For most of us, the song has been around for virtually our entire lifetime, and every November 10th, we add a year to the anniversary. And it is the song from where most of us know the story of the doomed freighter, the Edmund Fitzgerald. Except to the folks in the areas around Lake Superior and Michigan's Whitefish Bay, this shipwreck would just be a footnote in history had it not been for Gordon Lightfoot's song and those, especially in radio, who championed it.

But thanks to search engines in 2020, you can learn something about anything. And as I click a few links, I have more questions and not as many answers as when I started.

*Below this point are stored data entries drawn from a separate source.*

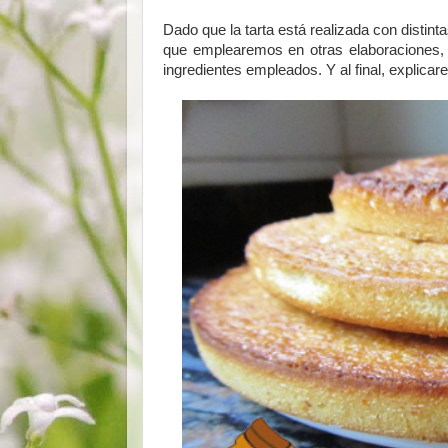
Dado que la tarta está realizada con distint
que emplearemos en otras elaboraciones,
ingredientes empleados. Y al final, explicar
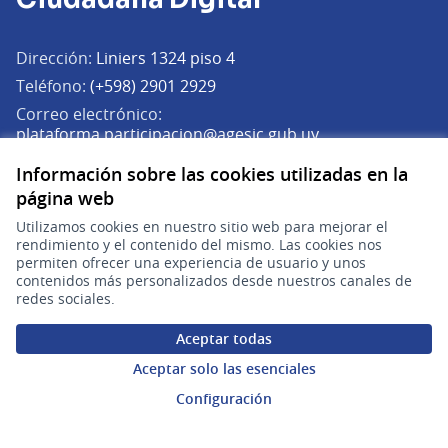
Dirección:
Liniers 1324 piso 4
Teléfono:
(+598) 2901 2929
Correo electrónico:
(Abrir en una pe
plataforma.participacion@agesic.gub.uy
Horario de atención:
Información sobre las cookies utilizadas en la
Lunes a viernes de 9:30 a 17:30 hs.
página web
Utilizamos cookies en nuestro sitio web para mejorar el
Plataforma de Participación Ciudadana Digital en X
Plataforma de Participación Ciudadana Digital en Facebook
Plataforma de Participación Ciudadana Digital en YouTu
rendimiento y el contenido del mismo. Las cookies nos
(Enlace externo)
(Enlace externo)
(Enlace externo)
Participá
permiten ofrecer una experiencia de usuario y unos
contenidos más personalizados desde nuestros canales de
redes sociales.
Inicio
Procesos
Aceptar todas
Aceptar solo las esenciales
Ámbitos Participativos
Configuración
Mi cuenta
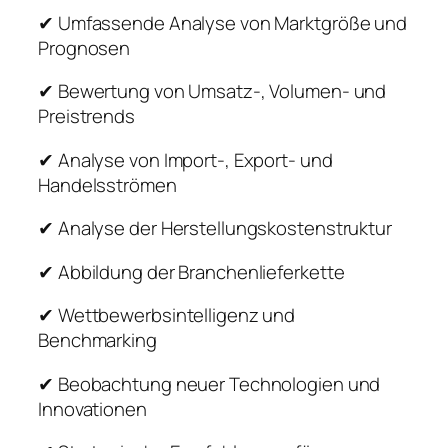
✔ Umfassende Analyse von Marktgröße und
Prognosen
✔ Bewertung von Umsatz-, Volumen- und
Preistrends
✔ Analyse von Import-, Export- und
Handelsströmen
✔ Analyse der Herstellungskostenstruktur
✔ Abbildung der Branchenlieferkette
✔ Wettbewerbsintelligenz und
Benchmarking
✔ Beobachtung neuer Technologien und
Innovationen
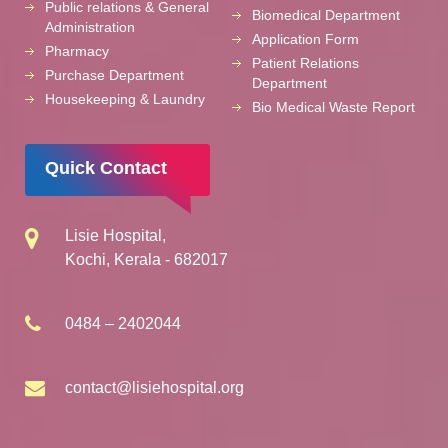
Public relations & General
Biomedical Department
Administration
Application Form
Pharmacy
Patient Relations
Purchase Department
Department
Housekeeping & Laundry
Bio Medical Waste Report
Quick Contact
Lisie Hospital,
Kochi, Kerala - 682017
0484 – 2402044
contact@lisiehospital.org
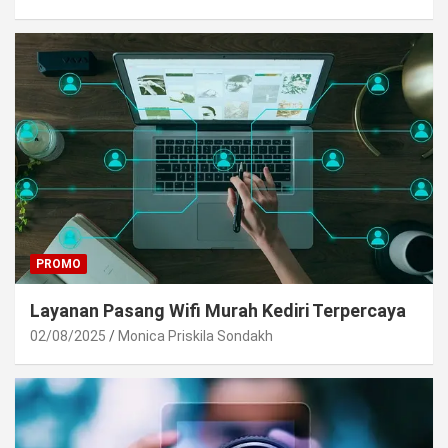
PROMO
Layanan Pasang Wifi Murah Kediri Terpercaya
02/08/2025
Monica Priskila Sondakh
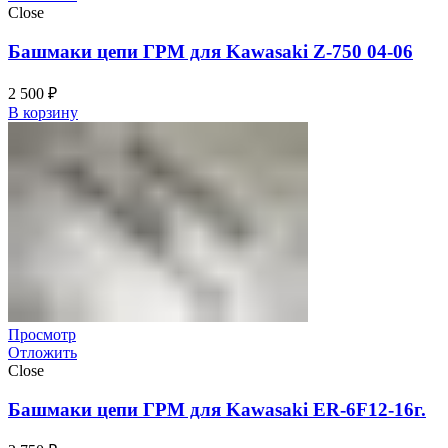
Close
Башмаки цепи ГРМ для Kawasaki Z-750 04-06
2 500
₽
В корзину
Просмотр
Отложить
Close
Башмаки цепи ГРМ для Kawasaki ER-6F12-16г.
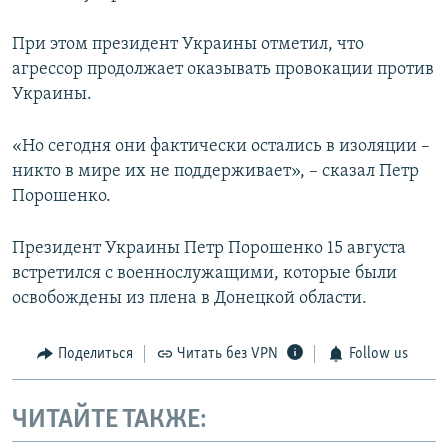
При этом президент Украины отметил, что
агрессор продолжает оказывать провокации против
Украины.
«Но сегодня они фактически остались в изоляции –
никто в мире их не поддерживает», – сказал Петр
Порошенко.
Президент Украины Петр Порошенко 15 августа
встретился с военнослужащими, которые были
освобождены из плена в Донецкой области.
Поделиться
Читать без VPN
Follow us
ЧИТАЙТЕ ТАКЖЕ:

Reading a story from Minneapolis from the 40th anniversary, I got to see the front page of the Kalamazoo Gazette from the day after the sinking. The first question that came to my mind is, why didn't anyone have their life jackets on. Certainly, the odds would've been against anyone surviving in the water amid 75 mile per hour winds, but without a life jacket, one has zero chance of survival. You see in the accounts, that some life jackets were found. And you also see this quote:

“Lake Superior seldom coughs up her victims unless they’re wearing life jackets. As of this time, we have no reason to believe the men of the Fitzgerald had time to get into life jackets,” Capt. Charles A. Millradt, commander of the Soo Coast Guard Station, said at the time. - From a 2015 WCCO-TV story

I also learned from this story, that you can have hurricanes on the Great Lakes, as in 1913, when one took down 19 ships or this epic one in 1996. (There's debate as to whether the actual term "hurricane" can be applied, but the damaging winds within the system are the same.)

And I learned just a few years earlier, in 1966, 28 crew members perished on the Carl Morrell. Thankfully, there have been no similar disasters on the Great Lakes since 1975.

And a hat tip to a colleague within our company who researched the Edmund Fitzgerald disaster a few years ago, and helped move the story forward, pointing out a 2010 Canadian documentary found essentially "little, if any, evidence that failure to secure the ship's hatches caused the sinking," thus absolving the crew of blame. Also, he noted Lightfoot has changed the lyric of the song to reflect that, too.